Впервые — Первый литературный альбом ‘Жатва’. М., 1911. Под псевдонимом Старый Москвич.
…блестящие постановки первых лет ‘Федора Иоанновича’, чеховский репертуар, ‘Юлия Цезаря’, ряд ибсеновских пьес с ‘Брантом’ во главе. — Спектаклем по пьесе А.К. Толстого ‘Царь Федор Иоаннович’ 14 октября 1898 г. открылся Художественный театр. На его сцене были поставлены все пьесы Чехова: ‘Чайка’ (1898), ‘Дядя Ваня’ (1899), ‘Три сестры’ (1901), ‘Вишневый сад’ (1904), ‘Иванов’ (1904). Трагедия В. Шекспира ‘Юлий Цезарь’ была поставлена в 1903 г. Пьесы Г. Ибсена, поставленные Художественным театром: ‘Гедда Габлер’ (1899), ‘Доктор Штокман’ (1900), ‘Когда мы, мертвые, пробуждаемся’ (1900), ‘Дикая утва’ (1901), ‘Столпы общества’ (1903), ‘Привидения’ (1905), ‘Бранд’ (1906), ‘Росмерсхольм’ (1908).
‘Потонувший колокол’ (1896), ‘Одинокие’ (1890) — пьесы Г. Гауптмана. Первая была поставлена в 1898 г., вторая — в 1899 г.
…Гамсун не удался. — Имеются в виду постановки пьес норвежского драматурга Кнута Гамсуна (настоящая фамилия Педерсен, 1859—1952) ‘Драма жизни’ (1907) и ‘У царских врат’ (1909).
Была поставлена ‘Жизнь человека’. — Пьеса Л.Н. Андреева была поставлена в 1907 г.
…посредственную и философски наивную сказку Метерчинка. — Имеется в виду пьеса ‘Синяя птица’, поставленная в 1908 г.
…после миллиона терзаний ‘Горе от ума’ без Фамусова… Мильон терзаний — слова Чацкого из комедии A.C. Грибоедова ‘Горе от ума’. Пьеса была поставлена В.И. Немировичем-Данченко в 1906 г. Фамусова играл К.С. Станиславский. Замечание Дорошевича ‘без Фамусова’ вызвано его неприятием новой трактовки пьесы Грибоедова.

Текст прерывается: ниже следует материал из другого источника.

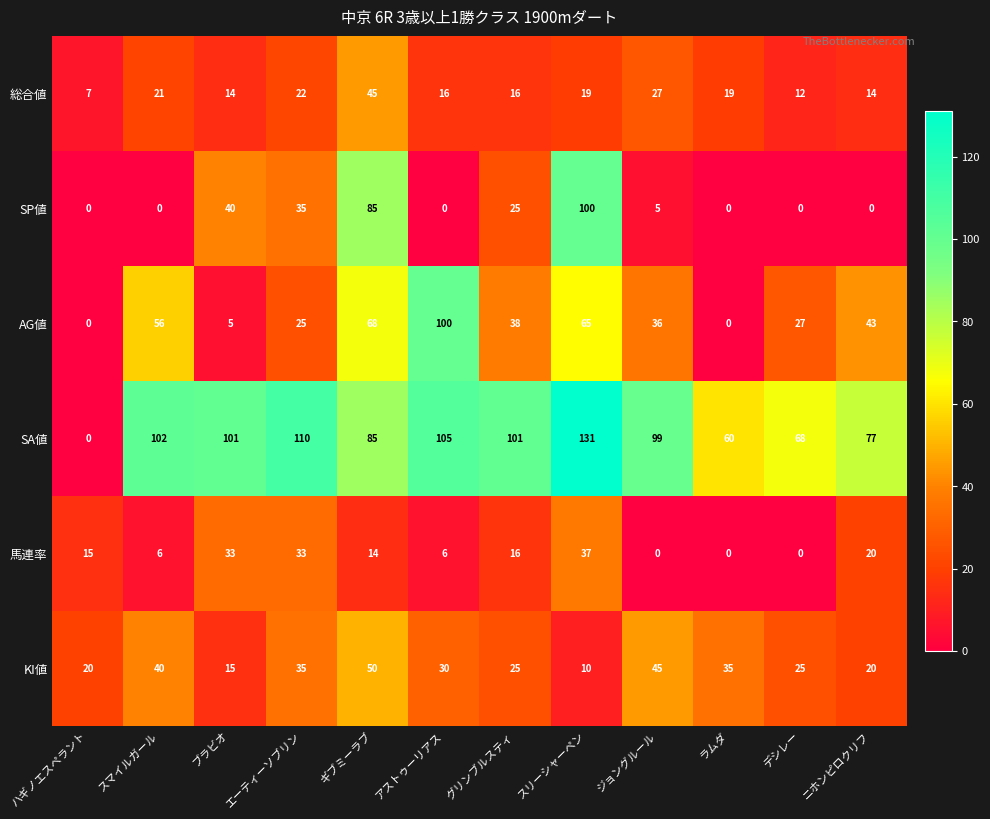

True or false: SP値 has a value of 69 at アストゥーリアス.

False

…заурядный ‘Ревизор’… — См. комм. к фельетону ‘Макбет, или Жертва ведьм’.
…новые неудачные попытки с Гамсуном. — Имеется в виду постановка в 1911 г пьесы К. Гамсуна ‘У жизни в лапах’ (1910).
Пушкин мимолетное и счастливое исключение. — Имеется в виду постановка в 1907 г. ‘Бориса Годунова’ A.C. Пушкина.
‘Бог мести’ (1907) — пьеса еврейского писателя, драматурга Шолома Аша (1880—1957), была поставлена в Театре Ф.А. Корша в 1907 г.
…и, наконец, нам показали тургеневскую пьесу. — Пьеса И.С. Тургенева ‘Месяц в деревне’ была поставлена К.С. Станиславским в 1909 г.
…тонкого создателя Штокмана, идеального Астрова, единственного и неподражаемого Вершинина. — Имеются в виду роли, исполненные К.С. Станиславским в пьесах ‘Доктор Штокман’ Г. Ибсена, ‘Дядя Ваня’ и ‘Три сестры’ А.П. Чехова.
Болеславский (настоящая фамилия Стржезницкий) Ричард Валентинович (1887—1937) — русский актер, режиссёр. В 1908—1918 гг. играл в Художественном театре. Его исполнение роли Беляева в ‘Месяце в деревне’ было проникнуто юношеским темпераментом.
Уралов Илья Матвеевич (1872—1920) — русский актер. Начинал в Театре В.Ф. Комиссаржевской, в 1907—1911 гг. играл в труппе Художественного театра. Его талант отличался реалистическими красками, жизненной полнотой. В спектакле ‘Месяц в деревне’ выступил в роли Большинцова.
Текущий сезон начался ‘Братьями Карамазовыми’. — Спектакль по роману Ф.М. Достоевского в постановке В.И. Немировича-Данченко был показан в 1910 г.
‘Miserere’ новый крупный успех. — Постановка лирической драмы С.С. Юшкевича в декабре 1910 г. не имела успеха у публики. ‘Картина за картиной сменялись при гробовом молчании зрительного зала, а по окончании раздались даже свистки’ (А. Койранский. ‘Miserere’. Художественный театр. — ‘Утро России’, 18 декабря, No 329). Н.Е. Эфрос подчеркивал, что ‘то, что дал театр, ниже того, что дает пьеса’ (‘Речь’, 1910, 21 декабря, No 350).